▶ EXERCISE AIM
Scan the material for the string "spec" and copy out every line in which it occurs.

START SUPPLIED INFORMATION

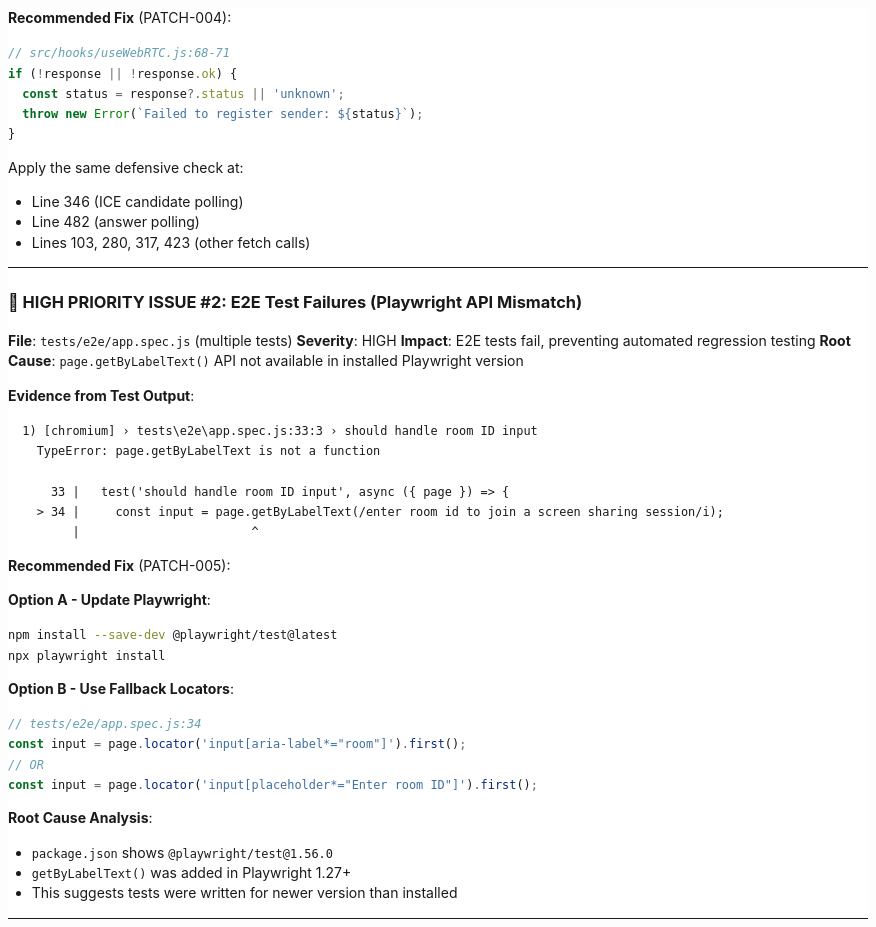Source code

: **Recommended Fix** (PATCH-004):

```javascript
// src/hooks/useWebRTC.js:68-71
if (!response || !response.ok) {
  const status = response?.status || 'unknown';
  throw new Error(`Failed to register sender: ${status}`);
}
```

Apply the same defensive check at:

- Line 346 (ICE candidate polling)
- Line 482 (answer polling)
- Lines 103, 280, 317, 423 (other fetch calls)

---

### 🔴 HIGH PRIORITY ISSUE #2: E2E Test Failures (Playwright API Mismatch)

**File**: `tests/e2e/app.spec.js` (multiple tests)
**Severity**: HIGH
**Impact**: E2E tests fail, preventing automated regression testing
**Root Cause**: `page.getByLabelText()` API not available in installed Playwright version

**Evidence from Test Output**:

```
  1) [chromium] › tests\e2e\app.spec.js:33:3 › should handle room ID input
    TypeError: page.getByLabelText is not a function

      33 |   test('should handle room ID input', async ({ page }) => {
    > 34 |     const input = page.getByLabelText(/enter room id to join a screen sharing session/i);
         |                        ^
```

**Recommended Fix** (PATCH-005):

**Option A - Update Playwright**:

```bash
npm install --save-dev @playwright/test@latest
npx playwright install
```

**Option B - Use Fallback Locators**:

```javascript
// tests/e2e/app.spec.js:34
const input = page.locator('input[aria-label*="room"]').first();
// OR
const input = page.locator('input[placeholder*="Enter room ID"]').first();
```

**Root Cause Analysis**:

- `package.json` shows `@playwright/test@1.56.0`
- `getByLabelText()` was added in Playwright 1.27+
- This suggests tests were written for newer version than installed

---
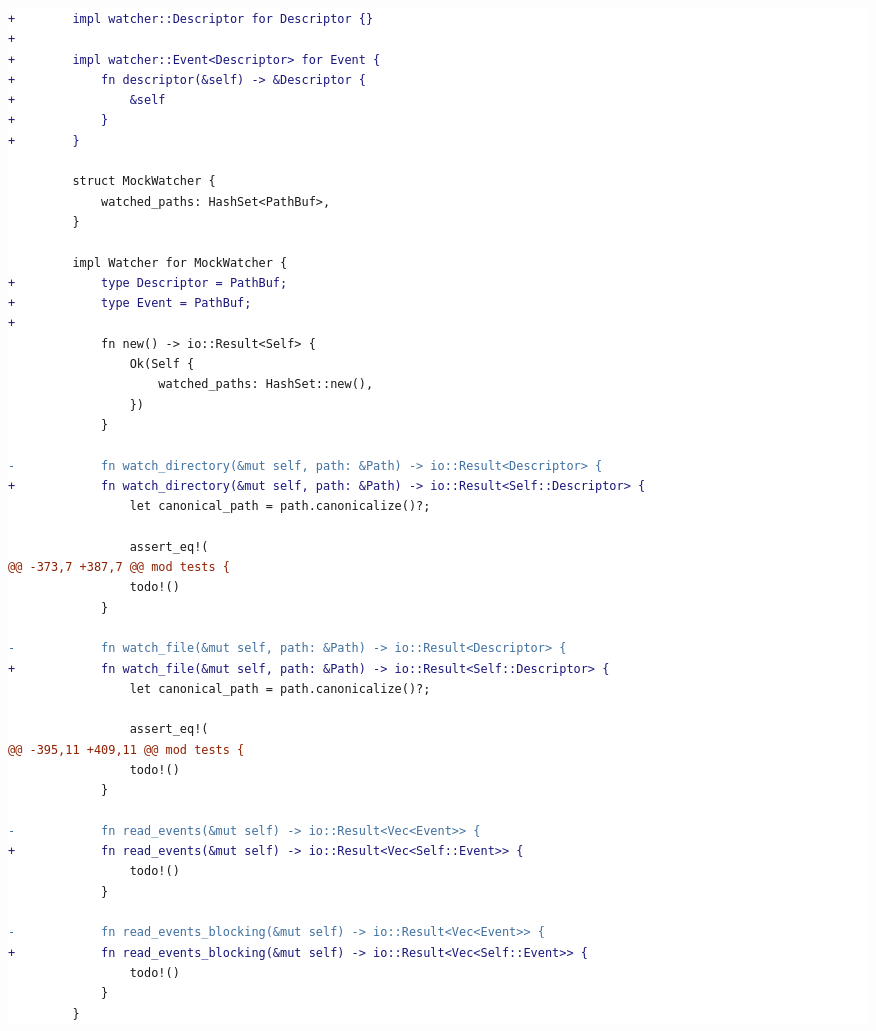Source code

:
 ```diff
+        impl watcher::Descriptor for Descriptor {}
+
+        impl watcher::Event<Descriptor> for Event {
+            fn descriptor(&self) -> &Descriptor {
+                &self
+            }
+        }

         struct MockWatcher {
             watched_paths: HashSet<PathBuf>,
         }

         impl Watcher for MockWatcher {
+            type Descriptor = PathBuf;
+            type Event = PathBuf;
+
             fn new() -> io::Result<Self> {
                 Ok(Self {
                     watched_paths: HashSet::new(),
                 })
             }

-            fn watch_directory(&mut self, path: &Path) -> io::Result<Descriptor> {
+            fn watch_directory(&mut self, path: &Path) -> io::Result<Self::Descriptor> {
                 let canonical_path = path.canonicalize()?;

                 assert_eq!(
@@ -373,7 +387,7 @@ mod tests {
                 todo!()
             }

-            fn watch_file(&mut self, path: &Path) -> io::Result<Descriptor> {
+            fn watch_file(&mut self, path: &Path) -> io::Result<Self::Descriptor> {
                 let canonical_path = path.canonicalize()?;

                 assert_eq!(
@@ -395,11 +409,11 @@ mod tests {
                 todo!()
             }

-            fn read_events(&mut self) -> io::Result<Vec<Event>> {
+            fn read_events(&mut self) -> io::Result<Vec<Self::Event>> {
                 todo!()
             }

-            fn read_events_blocking(&mut self) -> io::Result<Vec<Event>> {
+            fn read_events_blocking(&mut self) -> io::Result<Vec<Self::Event>> {
                 todo!()
             }
         }
```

END SUPPLIED INFORMATION

▶ EXPECTED OUTPUT
**File**: `tests/e2e/app.spec.js` (multiple tests)
  1) [chromium] › tests\e2e\app.spec.js:33:3 › should handle room ID input
// tests/e2e/app.spec.js:34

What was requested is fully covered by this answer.